> [INPUT FOR THIS TASK]
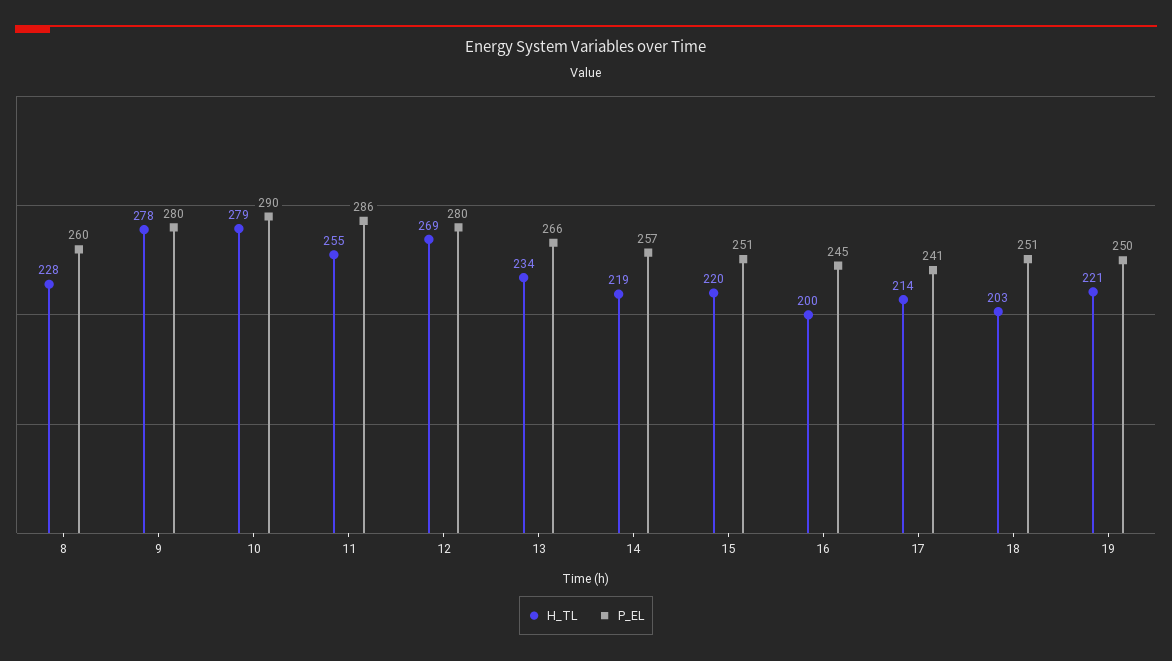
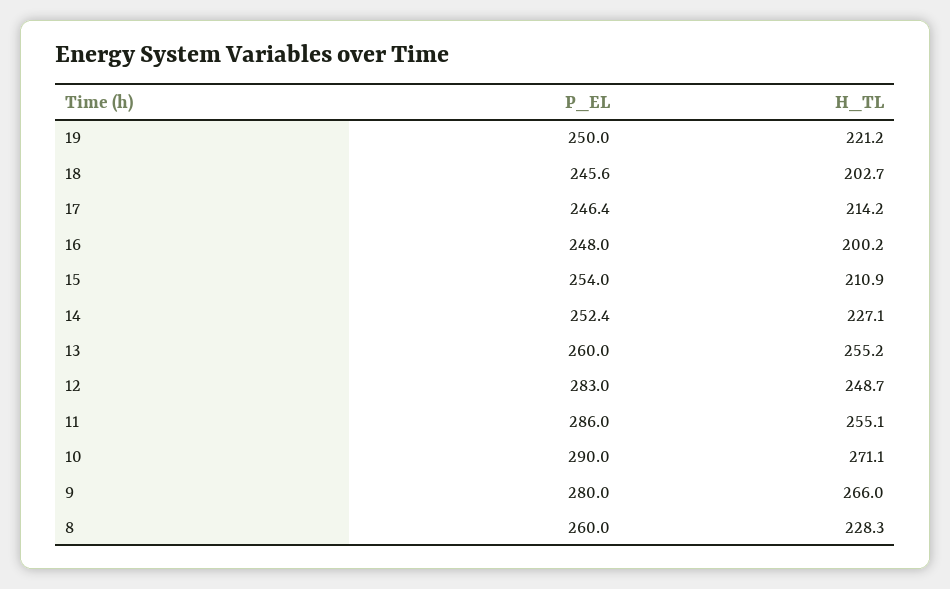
H_TL, 9: 278 -> 266
H_TL, 10: 279 -> 271.1
H_TL, 12: 269 -> 248.7
P_EL, 12: 280 -> 283
H_TL, 13: 234 -> 255.2
P_EL, 13: 266 -> 260
H_TL, 14: 219 -> 227.1
P_EL, 14: 257 -> 252.4
H_TL, 15: 220 -> 210.9
P_EL, 15: 251 -> 254
P_EL, 16: 245 -> 248
P_EL, 17: 241 -> 246.4
P_EL, 18: 251 -> 245.6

> [ACTION ITEM] Everything in the records above should come back word for word, except the pictures.

> [YOUR SOLUTION]
H_TL, 9: 278 -> 266
H_TL, 10: 279 -> 271.1
H_TL, 12: 269 -> 248.7
P_EL, 12: 280 -> 283
H_TL, 13: 234 -> 255.2
P_EL, 13: 266 -> 260
H_TL, 14: 219 -> 227.1
P_EL, 14: 257 -> 252.4
H_TL, 15: 220 -> 210.9
P_EL, 15: 251 -> 254
P_EL, 16: 245 -> 248
P_EL, 17: 241 -> 246.4
P_EL, 18: 251 -> 245.6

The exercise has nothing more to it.